Other qualifications for a Health Savings Account include the following for 2016:
- To qualify as a high-deductible health plan (HDHP) in 2016, the plan for one individual must have minimum annual deductible in of $1,300 and a maximum annual amount (deductible + other out-of-pocket expenses) of $6,550. For a plan covering a family (one eligible individual and at least one other individual), the minimum annual deductible is $2,600 and the maximum annual amount is $13,100.
- In 2016, an individual can contribute a maximum of $3,350. For a family plan, the maximum contribution is $6,750
- You must not be covered under any other health coverage. There are exceptions such as dental insurance, vision care insurance or worker's compensation insurance.
- You cannot be enrolled in Medicare.
- You cannot be claimed as a dependent on someone else's tax return.
Health Flexible Spending Arrangements (Health FSAs)
A Health Flexible Spending Arrangement is a benefit plan offered by employers. It can be offered as part of a cafeteria plan. The plan allows you to save a set amount of your paycheck before taxes to help you pay for expected health care costs not reimbursed by your health insurance. You can have a Health FSA even if you do not have a high-deductible health plan (HDHP). The plan uses payroll deduction.
A properly designed FSA offers a way to save money by reducing taxable income and paying for all or a portion of out-of-pocket medical expenses with tax-free dollars. It can be used for such non-covered expenses as deductibles, co-pays, and uncovered services such as eyeglasses, dental care, or chiropractic treatments.

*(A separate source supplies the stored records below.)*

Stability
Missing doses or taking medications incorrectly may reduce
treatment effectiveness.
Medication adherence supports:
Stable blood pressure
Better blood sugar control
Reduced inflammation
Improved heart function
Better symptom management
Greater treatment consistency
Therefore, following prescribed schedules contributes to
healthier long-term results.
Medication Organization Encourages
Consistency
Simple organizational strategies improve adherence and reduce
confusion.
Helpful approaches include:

The employer determines the maximum amount you can set aside each year. The IRS for 2015 set a maximum limit of $2,550. This limit is expected to be the same for 2016, but your employer will have the latest information. Currently, individuals are also allowed to rollover a maximum of $500 of any unspent funds. Any amount remaining over $500 will be lost. So, it's important to carefully project what you expect to spend that will not be covered by your insurance.

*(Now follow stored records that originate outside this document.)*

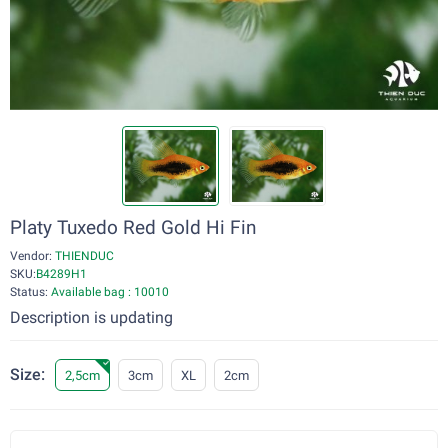
Platy Tuxedo Red Gold Hi Fin
Vendor:
THIENDUC
SKU:
B4289H1
Status:
Available bag : 10010
Description is updating
Size:
2,5cm
3cm
XL
2cm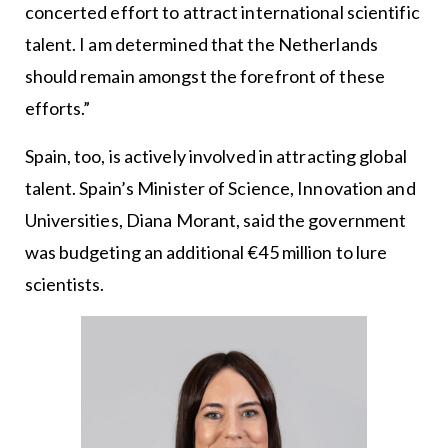
concerted effort to attract international scientific
talent. I am determined that the Netherlands
should remain amongst the forefront of these
efforts.”
Spain, too, is actively involved in attracting global
talent. Spain’s Minister of Science, Innovation and
Universities, Diana Morant, said the government
was budgeting an additional €45 million to lure
scientists.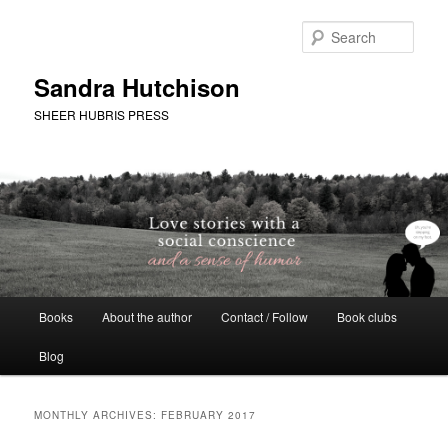
Skip
Skip
to
to
Sear
primary
secondary
content
content
Sandra Hutchison
SHEER HUBRIS PRESS
Main
Books
About the author
Contact / Follow
Book clubs
menu
Blog
MONTHLY ARCHIVES:
FEBRUARY 2017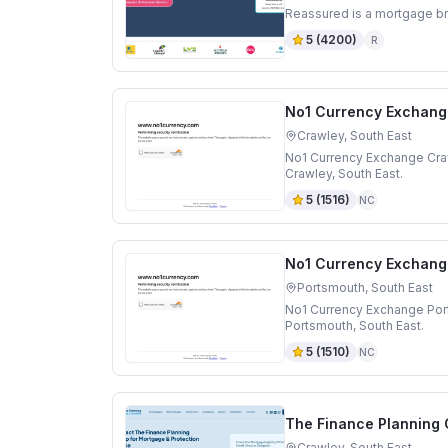
Reassured is a mortgage br
5
(
4200
)
R
No1 Currency Exchang
Crawley, South East
No1 Currency Exchange Craw
Crawley, South East.
5
(
1516
)
NC
No1 Currency Exchang
Portsmouth, South East
No1 Currency Exchange Por
Portsmouth, South East.
5
(
1510
)
NC
The Finance Planning
Crawley, South East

After you estimate your annual needs, a proportional amount is deducted from each pay check. When you incur one of those anticipated unreimbursed health care expenses, you submit the claim and receipt/required documentation to your employer to reclaim those tax-free dollars to reimburse yourself.
Health Reimbursement Arrangements (HRAs)
A Health Reimbursement Arrangement is a benefit plan offered by employers which is funded solely by the employer. It cannot be created by a voluntary salary reduction. Employees covered by an HRA receive tax free reimbursement of qualified medical expenses up to a maximum dollar amount. An employer can offer an HRA along with other health plans, including FSAs. If your company offers an HRA, consult the Human Resources Department for the specifics of your company's plan.
For More Information
For Medicare, www.medicare.gov
For insurance under the Affordable Care Act from the Health Insurance Marketplace, www.healthcare.gov.
IRS Publication 969: Health Savings Accounts and Other Tax-Favored Health Plans. The latest revision as of March 2015 is actually dated 2014 but provides informative information on tax-advantaged savings plans.